What you have to do> Pick out every line in the entries below that contains the string "Kebudayaan", and copy each one in full. Case counts, so a line matches only if the string has the same capital and lowercase letters.

Given information>
···

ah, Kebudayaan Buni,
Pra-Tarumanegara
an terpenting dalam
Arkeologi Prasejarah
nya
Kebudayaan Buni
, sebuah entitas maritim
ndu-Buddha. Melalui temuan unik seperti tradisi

···

Expected output>
ah, Kebudayaan Buni,
Kebudayaan Buni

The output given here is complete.